To address these technical problems, we designed and implemented an algorithm, MIDAS, that determines condition specific subpaths, each of which has different activities across multiple phenotypes. MIDAS utilizes gene expression quantity information fully and the network centrality information to determine condition specific subpaths. To test performance of our tool, we used TCGA breast cancer RNA-seq gene expression profiles with five molecular subtypes. 36 differentially activate subpaths were determined.
The utility of our method, MIDAS, was demonstrated in four ways. All 36 subpaths are well supported by the literature information. Subsequently, we showed that these subpaths had a good discriminant power for five cancer subtype classification and also had a prognostic power in terms of survival analysis. Finally, in a performance comparison of MIDAS to a recent subpath prediction method, PATHOME, our method identified more subpaths and much more genes that are well supported by the literature information.
Highlights of MIDAS
- MIDAS utilizes explicit gene expression quantity information from RNA-seq.
- MIDAS extends a recent edge activation measurement technique for determining subpaths with differential activities.

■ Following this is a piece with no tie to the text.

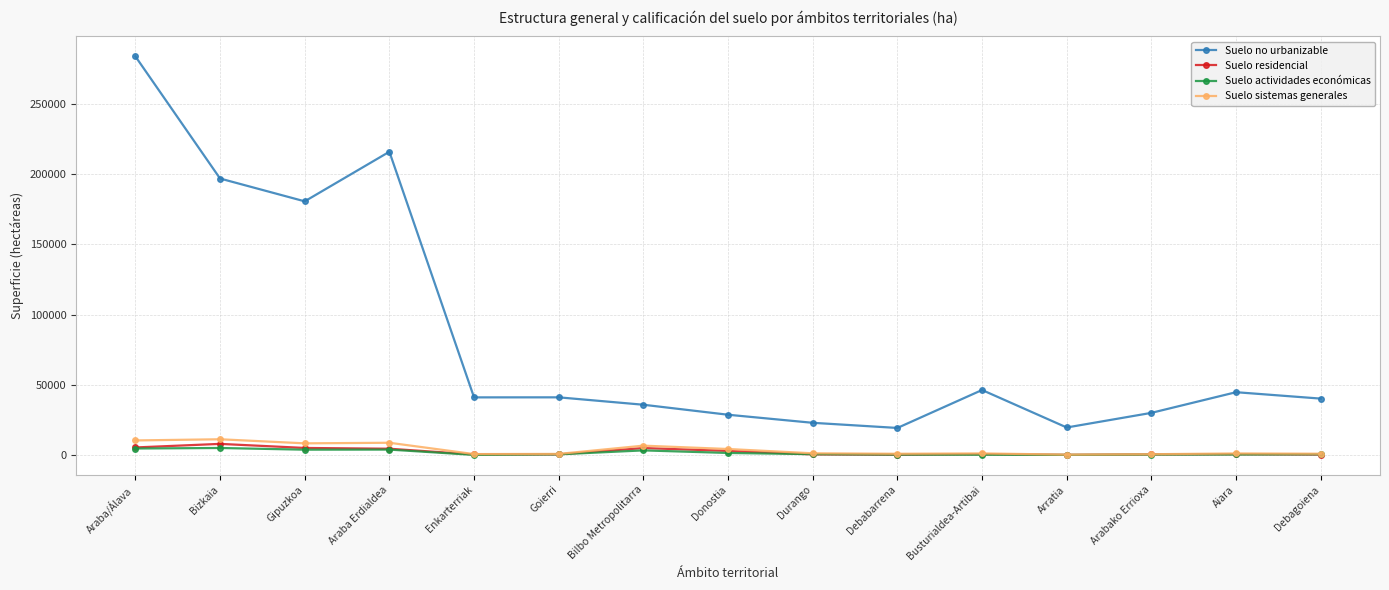

What is the label of the 13th point from the right?

Gipuzkoa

- MIDAS uses the multi-class issue in a statistical approach.
- MIDAS uses a greedy subpath extension method with exponentially increasing criteria.

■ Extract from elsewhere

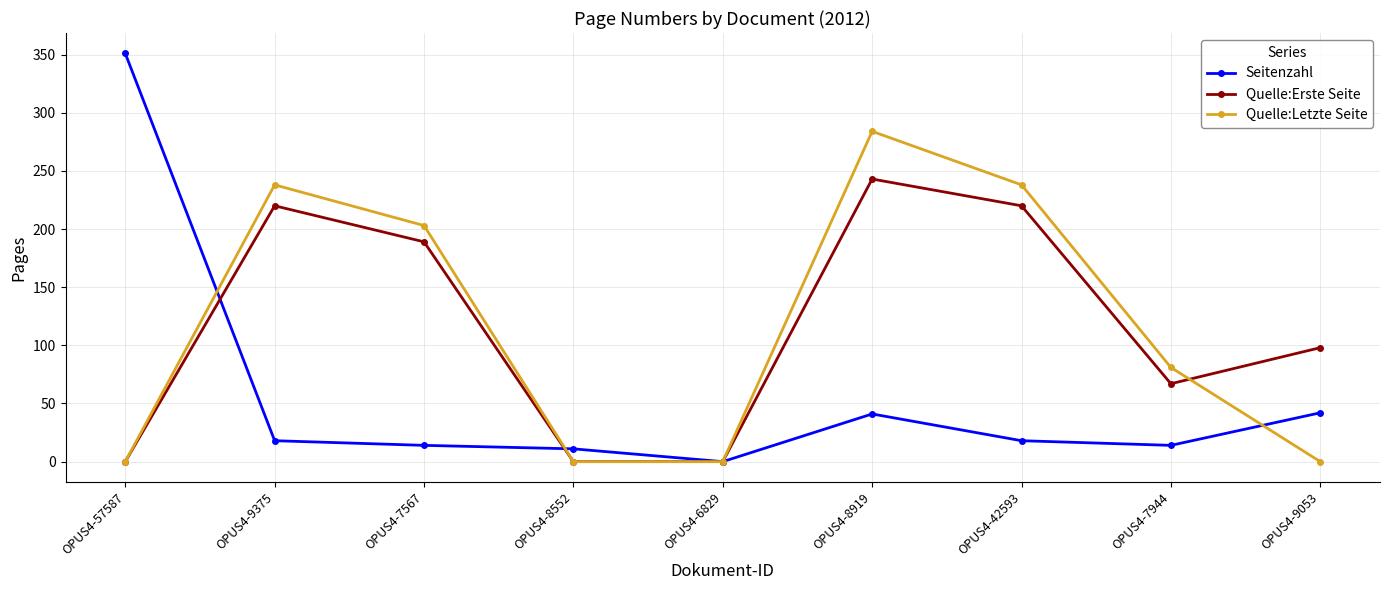

At OPUS4-7567, list the series in order from smallest to largest.

Seitenzahl, Quelle:Erste Seite, Quelle:Letzte Seite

Average subpath activity among breast cancer subtypes and Subpaths result: (a) average subpath activity is coded as color heatmap. Red color denotes higher subpath activity and white denotes lower subpath activity. (b) and (c) are results where differentially activated subpaths are located. Those subpaths are decoded as rainbow color scheme and edge widths accoriding to their rank. The higher rank subpath is more thicker and red side color. (b) is result of Apoptosis (hsa04210). (c) is result of Cell cycle (hsa04110).